Beef Bourguignon Stew, Equally Delicious in the Crock Pot or the Stove Top
 
 
Ingredients
  • 2 pounds of beef chuck, cut into 1½ inch medallions
  • 1 bottle of full-bodied yet fruity red wine such as Bourgogne or Pinot Noir
  • 1 bunch of carrots, peeled and sliced into ½ inch rounds
  • 1 white onion, minced
  • 1½ cups of white mushrooms, sliced
  • 2 tablespoons of tomato paste
  • ¼ cup of cognac
  • 2 tablespoons of flour
  • 2 tablespoons of butter
  • 1 Bay Leaf
  • salt and pepper to taste
Instructions
  1. Regardless of whether you'll be using a crock pot or cooking this on the stovetop, the recipe begins the same way. A day before you want to eat this dish, heat a cast-iron saucepan or large stockpot over medium heat.
  2. Add 1 tablespoon of butter and melt. Add a layer of beef pieces and brown for 2-3 minutes on each side. Set aside on a plate and repeat the process with the rest of the meat. The browning is a key part of the recipe as it imparts a caramelized taste and creates yummy brown bits on the bottom of the pan that begin the sauce.
  3. When you're done browning all the meat, put all the meat pieces back in the pot and sprinkle with the flour. Stir vigorously to have the flour mix with the pan juices. Take the meat back out and set aside.
  4. Add the remaining butter to the pan and toss in the minced onion. Saute over medium heat until translucent.
  5. Add the carrots, the mushrooms, the bay leaf, and the browned meat and the tomato paste. Toss it all together with a wooden spoon.
  6. Now pour in the wine and the cognac, scraping up the bottom of the pan with the wooden spoon to add all the onion and beef browning to the wine. Bring it all to a vigorous boil for 3-4 minutes, stirring frequently.
  7. You are now ready for the slow cooking (pour mijoter) in either your crock pot or on the stove top. If using a crock pot, transfer the contents of your stockpot to the crock pot. If you'll be cooking your stew in the same container, then just bring the heat down to low, to a light simmer, and cook for 3 hours, until the meat is tender. Same timeframe in the crockpot, on high setting.
  8. Three hours of slow cooking later, the meat should fall apart easily with poked with a fork.

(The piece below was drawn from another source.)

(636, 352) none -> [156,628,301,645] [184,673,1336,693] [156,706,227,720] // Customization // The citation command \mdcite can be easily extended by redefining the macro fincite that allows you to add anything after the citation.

  9. Let it sit overnight to let the flavors come together.
  10. Reheat before serving over medium heat. Salt and pepper to your liking.
  11. Serve with rice or egg noodles.
  12. A note on the mushrooms. In the recipe above, to keep things simple, I threw them in with the carrots. However, traditionalists will tell you to blanch the mushrooms and throw them in during the last 10 minutes of cooking so they retain their shape and texture. It depends on how you like your mushrooms and how easy you want to make your life.